Reproduce the text in the data below word for word and line by line. Leave out the pictures.

** Opening Extracted entries block **

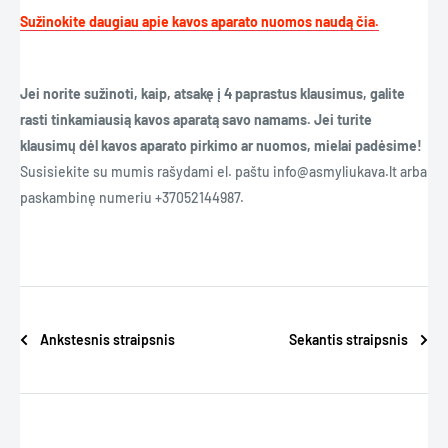
Sužinokite daugiau apie kavos aparato nuomos naudą čia.
Jei norite sužinoti, kaip, atsakę į 4 paprastus klausimus, galite
rasti tinkamiausią kavos aparatą savo namams.
Jei turite
klausimų dėl kavos aparato pirkimo ar nuomos, mielai padėsime!
Susisiekite su mumis rašydami el. paštu info@asmyliukava.lt arba
paskambinę numeriu
+37052144987.
Ankstesnis straipsnis
Sekantis straipsnis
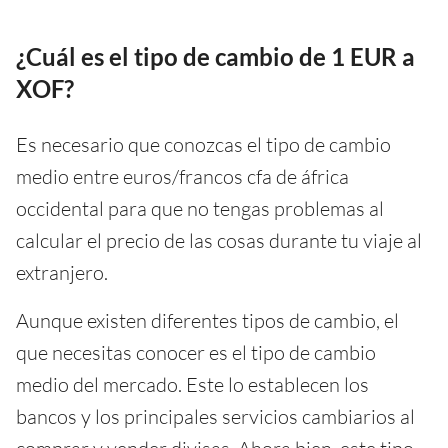
¿Cuál es el tipo de cambio de 1 EUR a
XOF?
Es necesario que conozcas el tipo de cambio
medio entre euros/francos cfa de áfrica
occidental para que no tengas problemas al
calcular el precio de las cosas durante tu viaje al
extranjero.
Aunque existen diferentes tipos de cambio, el
que necesitas conocer es el tipo de cambio
medio del mercado. Este lo establecen los
bancos y los principales servicios cambiarios al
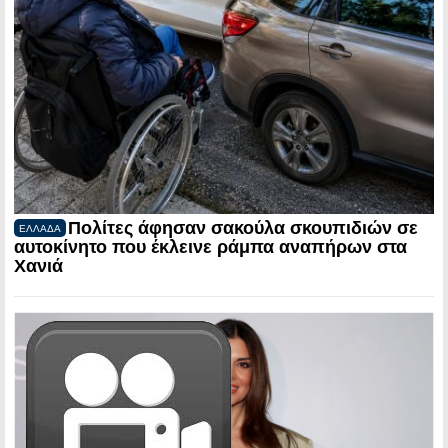
Πολίτες άφησαν σακούλα σκουπιδιών σε
ΕΛΛΑΔΑ
αυτοκίνητο που έκλεινε ράμπα αναπήρων στα
Χανιά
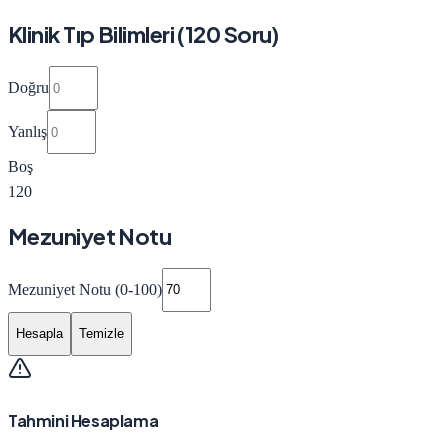
Klinik Tıp Bilimleri (120 Soru)
Doğru
Yanlış
Boş
120
Mezuniyet Notu
Mezuniyet Notu (0-100)
Hesapla
Temizle
Tahmini Hesaplama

** Closing Extracted entries block **

Solution below
Sužinokite daugiau apie kavos aparato nuomos naudą čia.
Jei norite sužinoti, kaip, atsakę į 4 paprastus klausimus, galite
rasti tinkamiausią kavos aparatą savo namams.
Jei turite
klausimų dėl kavos aparato pirkimo ar nuomos, mielai padėsime!
Susisiekite su mumis rašydami el. paštu info@asmyliukava.lt arba
paskambinę numeriu
+37052144987.
Ankstesnis straipsnis
Sekantis straipsnis
¿Cuál es el tipo de cambio de 1 EUR a
XOF?
Es necesario que conozcas el tipo de cambio
medio entre euros/francos cfa de áfrica
occidental para que no tengas problemas al
calcular el precio de las cosas durante tu viaje al
extranjero.
Aunque existen diferentes tipos de cambio, el
que necesitas conocer es el tipo de cambio
medio del mercado. Este lo establecen los
bancos y los principales servicios cambiarios al
Πολίτες άφησαν σακούλα σκουπιδιών σε
ΕΛΛΑΔΑ
αυτοκίνητο που έκλεινε ράμπα αναπήρων στα
Χανιά
Klinik Tıp Bilimleri (120 Soru)
Doğru
Yanlış
Boş
120
Mezuniyet Notu
Mezuniyet Notu (0-100)
Hesapla
Temizle
Tahmini Hesaplama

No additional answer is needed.